══ 本文 ══
説明

マルチチャネルアナライザ

【課題】短い測定時間で、精度の高い測定を行なうことができるマルチチャネルアナライザを実現することにある。
【解決手段】放射線のエネルギーに対応したピーク値をもつパルス信号が入力され、パルス信号のピーク値を下限値と上限値とで選択してヒストグラムを生成するマルチチャネルアナライザに改良を加えたものである。本装置は、所定のサンプリングレートでパルス信号の電圧レベルをピーク値と同じ単位のデジタルデータに変換する変換手段と、この変換手段のデジタルデータからピーク値を検出するピーク検出部と、このピーク検出部による検出後に選択が行なわれたピーク値それぞれの度数を求めるヒストグラム解析部とを有することを特徴とするものである。

【発明の詳細な説明】
【技術分野】
【0001】
本発明は、放射線のエネルギーに対応したピーク値をもつパルス信号が入力され、このパルス信号のピーク値を下限値と上限値とで選択してヒストグラムを生成するマルチチャネルアナライザに関し、詳しくは、短い測定時間で、精度の高い測定を行なうことができるマルチチャネルアナライザに関するものである。
【背景技術】
【0002】
マルチチャネルアナライザ(以下、MCA(Multichannel Analyzer)と略す)は、放射線の研究分野で用いられる計測器であり、試料から出力される放射線それぞれの発生回数を計数して、放射線源の種類等の同定や放射線源の強度の時間変動、半減期等を解析するためのヒストグラム(エネルギースペクトル)を作成する。
【0003】
図4は、測定すべき試料からの放射線のエネルギーを測定し、放射線源の種類等を同定する従来の放射線測定装置の構成を示した図である(例えば、特許文献1〜3参照)。図4において、試料10から出力される放射線が検出器11に入力される。そして、検出器11が、放射線のエネルギーに対応した、すなわち放射線源それぞれに固有の電荷量を検出し、検出した電荷量を出力する。さらに、前置増幅器(例えば、チャージアンプ)12が、検出器11からの電荷量を、この電荷量に比例した電圧値に変換する。さらに、波形整形増幅器13が、前置増幅器12からの信号を、幅の狭いパルス信号(一般的には、信号幅FWHM(full width half maximum)=〜1[μs]のガウス形状)に変換する。従って、波形整形増幅器13からのパルス信号のピーク値(波高値)と検出器11からの電荷量は比例している。
═══
══ 提供資料 ══
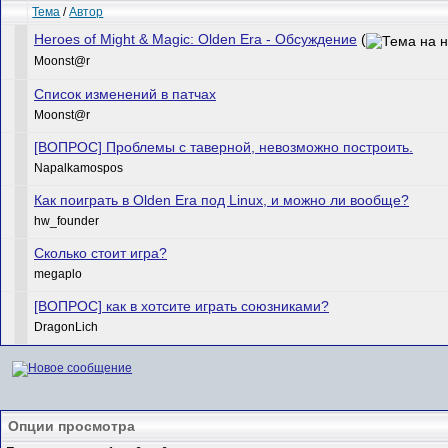
Тема
/
Автор
Heroes of Might & Magic: Olden Era - Обсуждение
(
Mооnst@r
Список изменений в патчах
Mооnst@r
[ВОПРОС] Проблемы с таверной, невозможно построить.
Napalkamospos
Как поиграть в Olden Era под Linux, и можно ли вообще?
hw_founder
Сколько стоит игра?
megaplo
[ВОПРОС] как в хотсите играть союзниками?
DragonLich
Опции просмотра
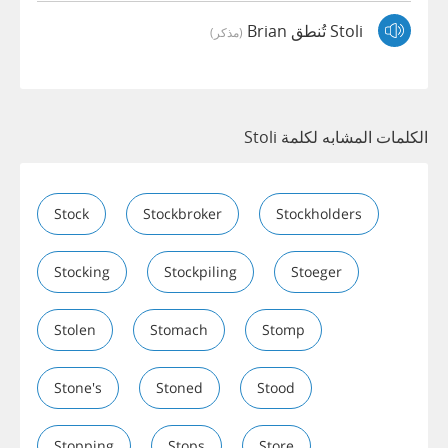
Stoli تُنطق Brian
(مذكر)
الكلمات المشابه لكلمة Stoli
Stock
Stockbroker
Stockholders
Stocking
Stockpiling
Stoeger
Stolen
Stomach
Stomp
Stone's
Stoned
Stood
Stopping
Stops
Store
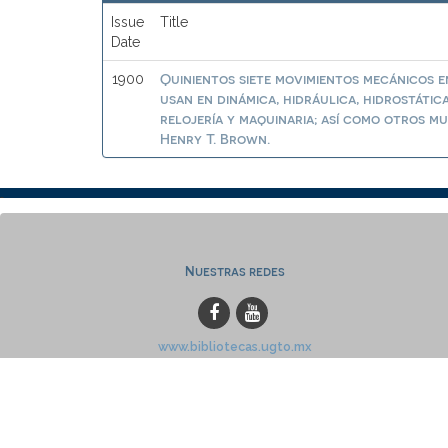
Issue
Title
Date
Quinientos siete movimientos mecánicos 
1900
usan en dinámica, hidráulica, hidrostátic
relojería y maquinaria; así como otros mu
Henry T. Brown.
Nuestras redes
www.bibliotecas.ugto.mx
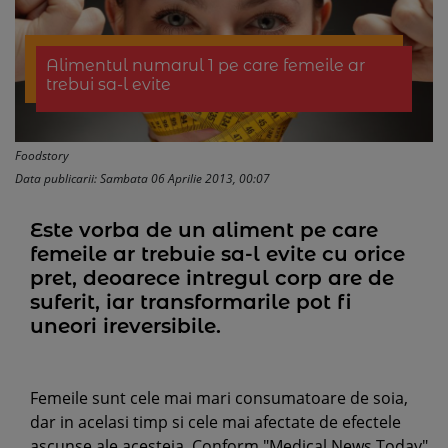
Alimentul numarul 1 pe care femeile ar
trebui sa-l evite
Foodstory
Data publicarii: Sambata 06 Aprilie 2013, 00:07
Este vorba de un aliment pe care
femeile ar trebuie sa-l evite cu orice
pret, deoarece intregul corp are de
suferit, iar transformarile pot fi
uneori ireversibile.
Femeile sunt cele mai mari consumatoare de soia,
dar in acelasi timp si cele mai afectate de efectele
ascunse ale acesteia. Conform "Medical News Today",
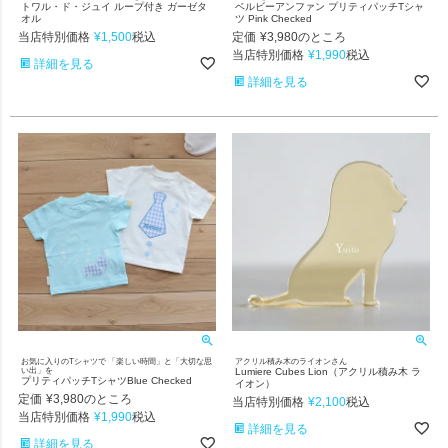
トワル・ド・ジュイ ループ付き ガーゼタ
ベルビーアンファン プリティパッチTシャ
オル
ツ Pink Checked
当店特別価格
¥
1,500
定価
¥
3,980
税込
のところ
当店特別価格
¥
1,990
税込
詳細を見る
詳細を見る
お気に入りのTシャツで 「楽しい時間」と「大切な思
アクリル積み木のライオンさん
い出」を
Lumiere Cubes Lion（アクリル積み木 ラ
プリティパッチTシャツBlue Checked
イオン）
定価
¥
3,980
のところ
当店特別価格
¥
2,100
税込
当店特別価格
¥
1,990
税込
詳細を見る
詳細を見る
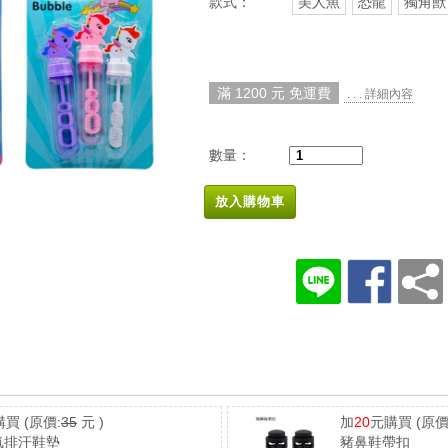
款式：
美人魚
恐龍
獨角獸
滿 1200 元 免運費
. . . 詳細內容
數量：
放入購物車
購買
(原價:
35
元 )
加
20
元購買
(原價
氣排汗鞋墊
豬鼻鞋帶扣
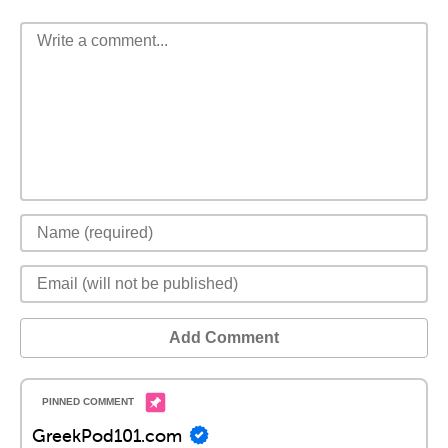
Add Comment
GreekPod101.com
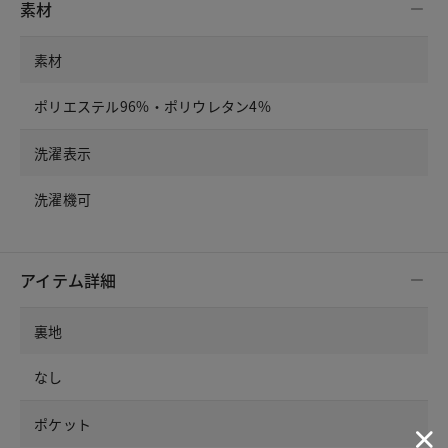
素材
素材
ポリエステル96%・ポリウレタン4%
洗濯表示
洗濯機可
アイテム詳細
裏地
なし
ポケット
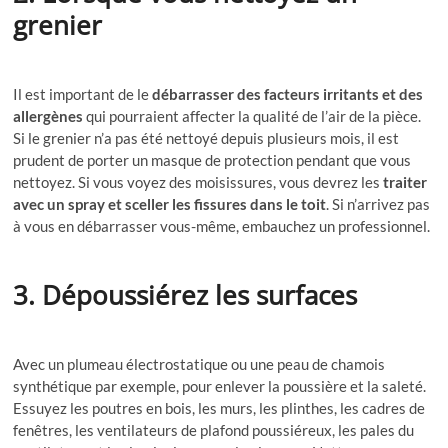
grenier
Il est important de le
débarrasser des facteurs irritants et des
allergènes
qui pourraient affecter la qualité de l’air de la pièce.
Si le grenier n’a pas été nettoyé depuis plusieurs mois, il est
prudent de porter un masque de protection pendant que vous
nettoyez. Si vous voyez des moisissures, vous devrez les
traiter
avec un spray et sceller les fissures dans le toit
. Si n’arrivez pas
à vous en débarrasser vous-même, embauchez un professionnel.
3. Dépoussiérez les surfaces
Avec un plumeau électrostatique ou une peau de chamois
synthétique
par exemple, pour enlever la poussière et la saleté.
Essuyez les poutres en bois, les murs, les plinthes, les cadres de
fenêtres, les ventilateurs de plafond poussiéreux, les pales du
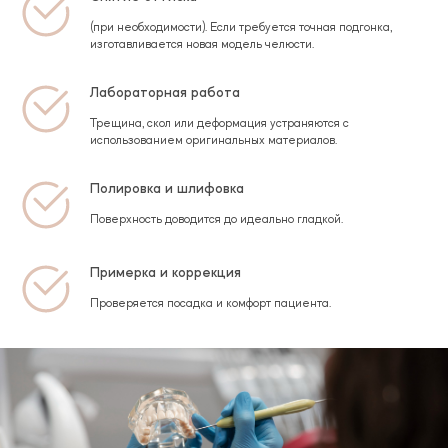
(при необходимости). Если требуется точная подгонка,
изготавливается новая модель челюсти.
Лабораторная работа
Трещина, скол или деформация устраняются с
использованием оригинальных материалов.
Полировка и шлифовка
Поверхность доводится до идеально гладкой.
Примерка и коррекция
Проверяется посадка и комфорт пациента.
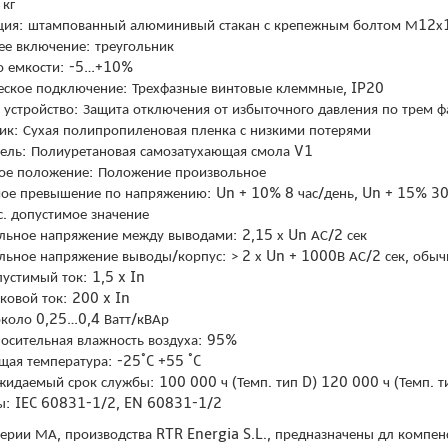
 кг
ция: штампованный алюминивый стакан с крепежным болтом М12х
ее включение: треугольник
о емкости: -5…+10%
еское подключение: Трехфазные винтовые клеммные, IP20
 устройство: Защита отключения от избыточного давления по трем ф
ик: Сухая полипропиленовая пленка с низкими потерями
ель: Полиуретановая самозатухающая смола V1
е положение: Положение произвольное
ое превышение по напряжению: Un + 10% 8 час/день, Un + 15% 30
с. допустимое значение
льное напряжение между выводами: 2,15 х Un АС/2 сек
льное напряжение выводы/корпус: ˃ 2 х Un + 1000В АС/2 сек, обы
пустимый ток: 1,5 x In
ковой ток: 200 x In
около 0,25…0,4 Ватт/кВАр
носительная влажность воздуха: 95%
ая температура: -25˚C +55 ˚C
ожидаемый срок службы: 100 000 ч (Темп. тип D) 120 000 ч (Темп. т
ы: IEC 60831-1/2, EN 60831-1/2
ерии МА, производства RTR Energia S.L., предназначены дл компенс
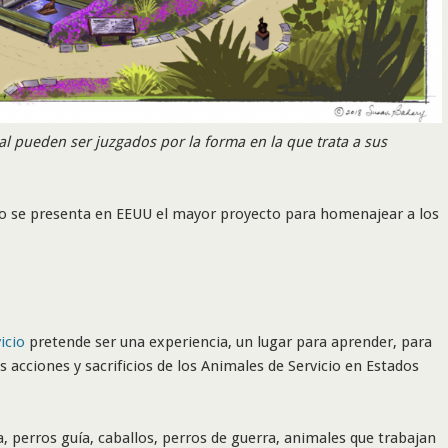
l pueden ser juzgados por la forma en la que trata a sus
io se presenta en EEUU el mayor proyecto para homenajear a los
icio
pretende ser una experiencia, un lugar para aprender, para
es acciones y sacrificios de los Animales de Servicio en Estados
a, perros guía, caballos, perros de guerra, animales que trabajan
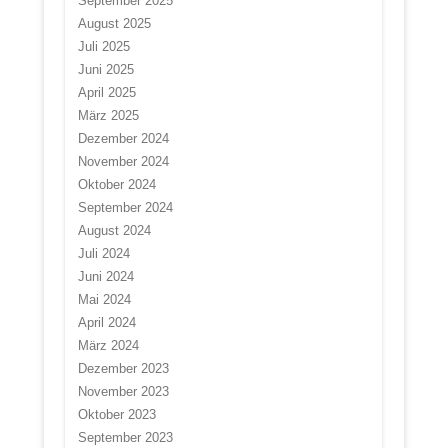
September 2025
August 2025
Juli 2025
Juni 2025
April 2025
März 2025
Dezember 2024
November 2024
Oktober 2024
September 2024
August 2024
Juli 2024
Juni 2024
Mai 2024
April 2024
März 2024
Dezember 2023
November 2023
Oktober 2023
September 2023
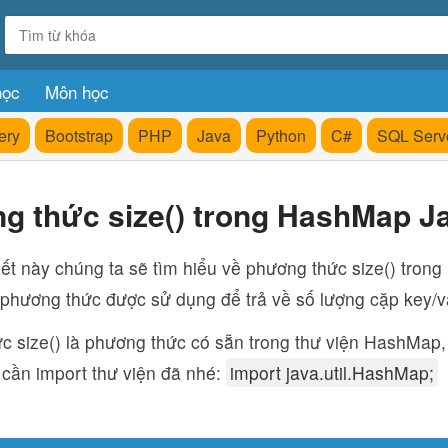
học
Môn học
ery
Bootstrap
PHP
Java
Python
C#
SQL Serv
g thức size() trong HashMap J
iết này chúng ta sẽ tìm hiểu về phương thức size() tron
 phương thức được sử dụng để trả về số lượng cặp key/
c size() là phương thức có sẵn trong thư viện HashMap,
 cần import thư viện đã nhé:
import java.util.HashMap;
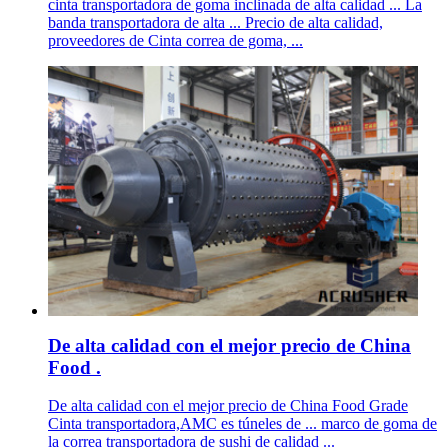
cinta transportadora de goma inclinada de alta calidad ... La
banda transportadora de alta ... Precio de alta calidad,
proveedores de Cinta correa de goma, ...
De alta calidad con el mejor precio de China
Food .
De alta calidad con el mejor precio de China Food Grade
Cinta transportadora,AMC es túneles de ... marco de goma de
la correa transportadora de sushi de calidad ...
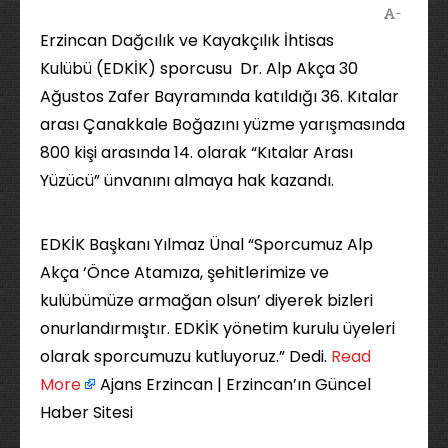
-
Erzincan Dağcılık ve Kayakçılık İhtisas
Kulübü (EDKİK) sporcusu Dr. Alp Akça 30
Ağustos Zafer Bayramında katıldığı 36. Kıtalar
arası Çanakkale Boğazını yüzme yarışmasında
800 kişi arasında 14. olarak “Kıtalar Arası
Yüzücü” ünvanını almaya hak kazandı.
EDKİK Başkanı Yılmaz Ünal “Sporcumuz Alp
Akça ‘Önce Atamıza, şehitlerimize ve
kulübümüze armağan olsun’ diyerek bizleri
onurlandırmıştır. EDKİK yönetim kurulu üyeleri
olarak sporcumuzu kutluyoruz.” Dedi. ​
Read
More
Ajans Erzincan | Erzincan’ın Güncel
Haber Sitesi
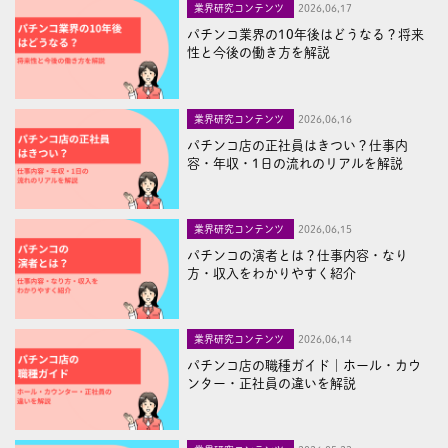
業界研究コンテンツ
2026,06,17
パチンコ業界の10年後はどうなる？将来
性と今後の働き方を解説
業界研究コンテンツ
2026,06,16
パチンコ店の正社員はきつい？仕事内
容・年収・1日の流れのリアルを解説
業界研究コンテンツ
2026,06,15
パチンコの演者とは？仕事内容・なり
方・収入をわかりやすく紹介
業界研究コンテンツ
2026,06,14
パチンコ店の職種ガイド｜ホール・カウ
ンター・正社員の違いを解説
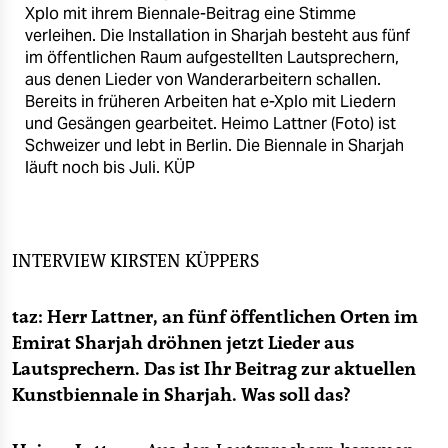
epaper login
Xplo mit ihrem Biennale-Beitrag eine Stimme
verleihen. Die Installation in Sharjah besteht aus fünf
im öffentlichen Raum aufgestellten Lautsprechern,
aus denen Lieder von Wanderarbeitern schallen.
Bereits in früheren Arbeiten hat e-Xplo mit Liedern
und Gesängen gearbeitet. Heimo Lattner (Foto) ist
Schweizer und lebt in Berlin. Die Biennale in Sharjah
läuft noch bis Juli.
KÜP
INTERVIEW
KIRSTEN KÜPPERS
taz: Herr Lattner, an fünf öffentlichen Orten im
Emirat Sharjah dröhnen jetzt Lieder aus
Lautsprechern. Das ist Ihr Beitrag zur aktuellen
Kunstbiennale in Sharjah. Was soll das?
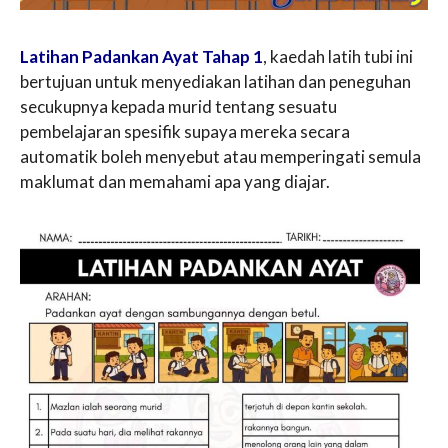
Latihan Padankan Ayat Tahap 1
, kaedah latih tubi ini
bertujuan untuk menyediakan latihan dan peneguhan
secukupnya kepada murid tentang sesuatu
pembelajaran spesifik supaya mereka secara
automatik boleh menyebut atau memperingati semula
maklumat dan memahami apa yang diajar.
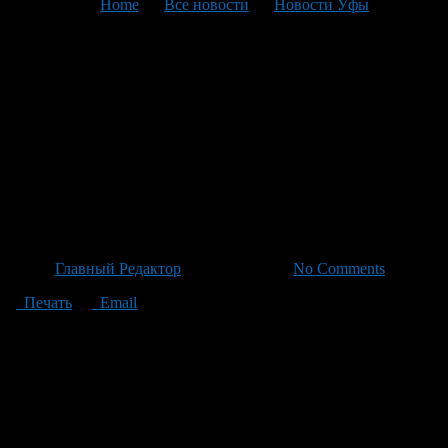
You are here:
Home
>
Все новости
>
Новости Уфы
>
Текущая статья
Хоккейный клуб «Салават
Юлаев» соберёт команду для
участия в предсезонных
турнирах памяти Родиона
Амирова
Автор
Главный Редактор
/ 07.07.2026 /
No Comments
Печать
Email
В пресс-центре уфимского хоккейного клуба «Салават
Юлаев» сообщили, что в предстоящем турнире примут
участие не только сам «Салават», но и такие команды как
хабаровский «Амур», астанинский «Барыс» и тольяттинская
«Лада». Кроме этого, Уфа примет Кубок Родиона Амирова —
турнир, посвященный памяти бывшего игрока клуба. Этот
состязание в рамках Молодежной хоккейной лиги также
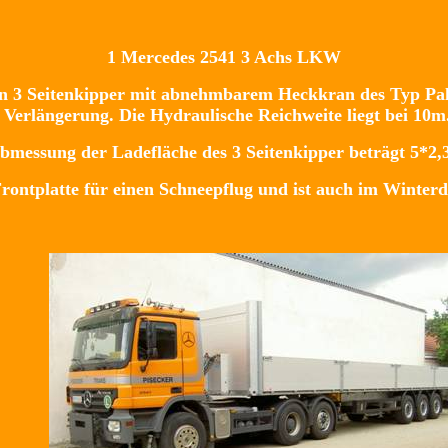
1 Mercedes 2541 3 Achs LKW
ein 3 Seitenkipper mit abnehmbarem Heckkran des Typ Pa
 Verlängerung. Die Hydraulische Reichweite liegt bei 10m
bmessung der Ladefläche des 3 Seitenkipper beträgt 5*2,
rontplatte für einen Schneepflug und ist auch im Winterd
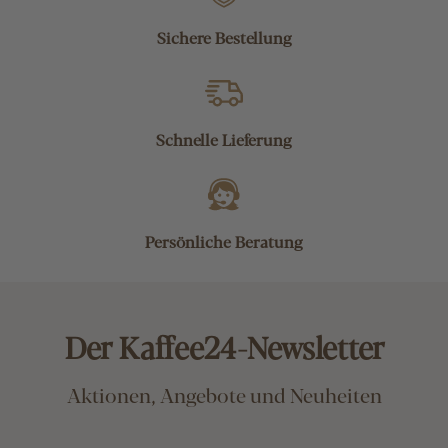
Sichere Bestellung
Schnelle Lieferung
Persönliche Beratung
Der Kaffee24-Newsletter
Aktionen, Angebote und Neuheiten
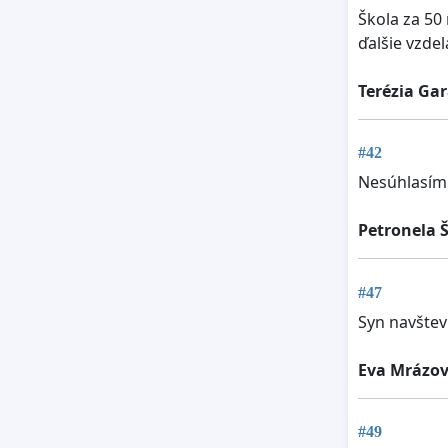
Škola za 50
ďalšie vzde
Terézia Ga
#42
Nesúhlasím
Petronela 
#47
Syn navštev
Eva Mrázo
#49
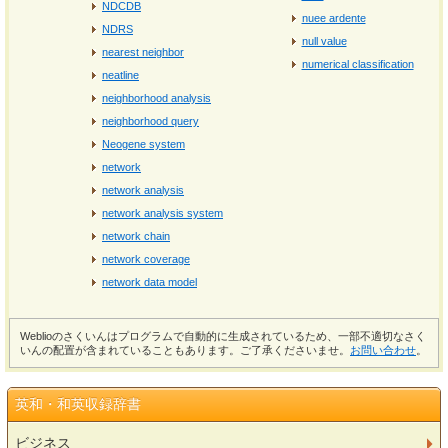
NDCDB
nuee ardente
NDRS
null value
nearest neighbor
numerical classification
neatline
neighborhood analysis
neighborhood query
Neogene system
network
network analysis
network analysis system
network chain
network coverage
network data model
Weblioのさくいんはプログラムで自動的に生成されているため、一部不適切なさく
いんの配置が含まれていることもあります。ご了承くださいませ。
お問い合わせ
。
英和・和英収録辞書
ビジネス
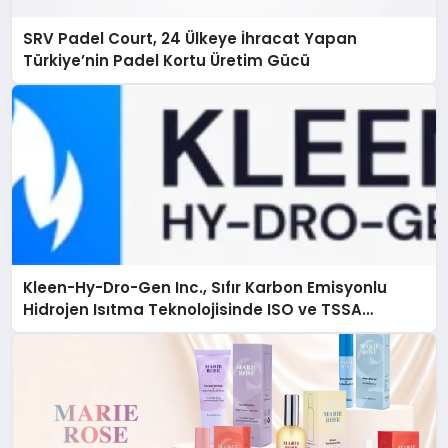
SRV Padel Court, 24 Ülkeye İhracat Yapan
Türkiye’nin Padel Kortu Üretim Gücü
Kleen-Hy-Dro-Gen Inc., Sıfır Karbon Emisyonlu
Hidrojen Isıtma Teknolojisinde ISO ve TSSA
Düzenleyici Onaylarını Aldı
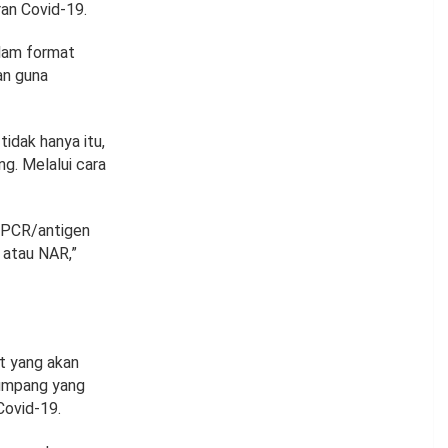
an Covid-19.
alam format
kan guna
idak hanya itu,
ng. Melalui cara
 PCR/antigen
 atau NAR,”
t yang akan
numpang yang
Covid-19.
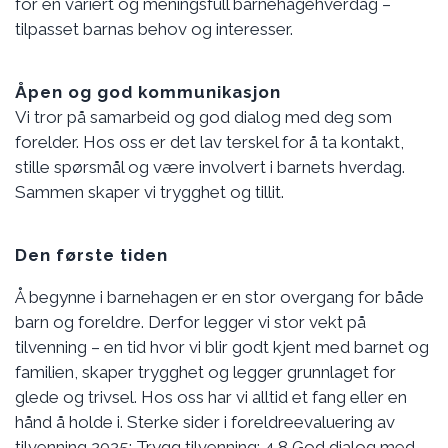
for en variert og meningsfull barnehagehverdag –
tilpasset barnas behov og interesser.
Åpen og god kommunikasjon
Vi tror på samarbeid og god dialog med deg som
forelder. Hos oss er det lav terskel for å ta kontakt,
stille spørsmål og være involvert i barnets hverdag.
Sammen skaper vi trygghet og tillit.
Den første tiden
Å begynne i barnehagen er en stor overgang for både
barn og foreldre. Derfor legger vi stor vekt på
tilvenning – en tid hvor vi blir godt kjent med barnet og
familien, skaper trygghet og legger grunnlaget for
glede og trivsel. Hos oss har vi alltid et fang eller en
hånd å holde i. Sterke sider i foreldreevaluering av
tilvenning 2025: Trygg tilvenning: 4,8 God dialog med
═══
### 記述課題
マルチチャネルアナライザに関する本文を、最後の文の後から書き継いでください。 上記の資料は、本文とは別個の資料です。

### 本問の解答
【0004】
そして、MCA14が、波形整形増幅器13から入力されるパルス信号を測定することにより、試料の放射線源(核種)の種類等を同定する。すなわち、パルス信号のピーク値(電圧値)には、試料からの放射線のエネルギー等の情報が含まれるので、ピーク値を求めることにより、どの種類の放射線源からの出力であるかを判断する。さらに、ピーク値それぞれの発生回数をカウントし、横軸をチャネル番号、縦軸を度数(頻度)のヒストグラム(エネルギースペクトル)を作成する。ここで、チャネル番号とはピーク値と一対一に対応する番号である。
【0005】
実際の測定では、試料10は複数種類の放射線源を含み、所望の種類の放射線源のみに着目して測定を行なう場合が多い。また、試料10からのエネルギーが微弱なので検出器11、増幅器12、13等においてノイズを生じる。そのため、ノイズのピーク値も検出され、エネルギースペクトルにはノイズが含まれる。
【0006】
そこで、興味のあるスペクトル部分のみを選択したり、ノイズ領域を除去するために、所望のスペクトル幅(つまり、n番目のチャネル〜m番目のチャネル間のチャネル幅(ただし、n,mは自然数で、n<m)であり、n番目の下限値をLLD(Lower Level Discrimination)と呼び、m番目の上限値をULD(Upper Level Discrimination)と呼ぶ)となるROI(Region Of Interest)をMCA14に設定し、設定したROIでMCA14がエネルギースペクトルを生成する。
【0007】
通常ROIの設定は、全チャネル(MCA14で測定可能なスペクトル領域全体)で一度測定を行なってエネルギースペクトルを作成し、スペクトルを見ながら行なう。そして、設定したROI内で再測定を行なう。
【0008】
しかしながら、試料10の放射線源によるパルス信号の発生回数よりも、ノイズのカウント数の方が圧倒的に多く、放射線源のスペクトルが相対的に非常に小さくなる。そのため、ROIを複数回設定し直してノイズのみを除去していく必要がある。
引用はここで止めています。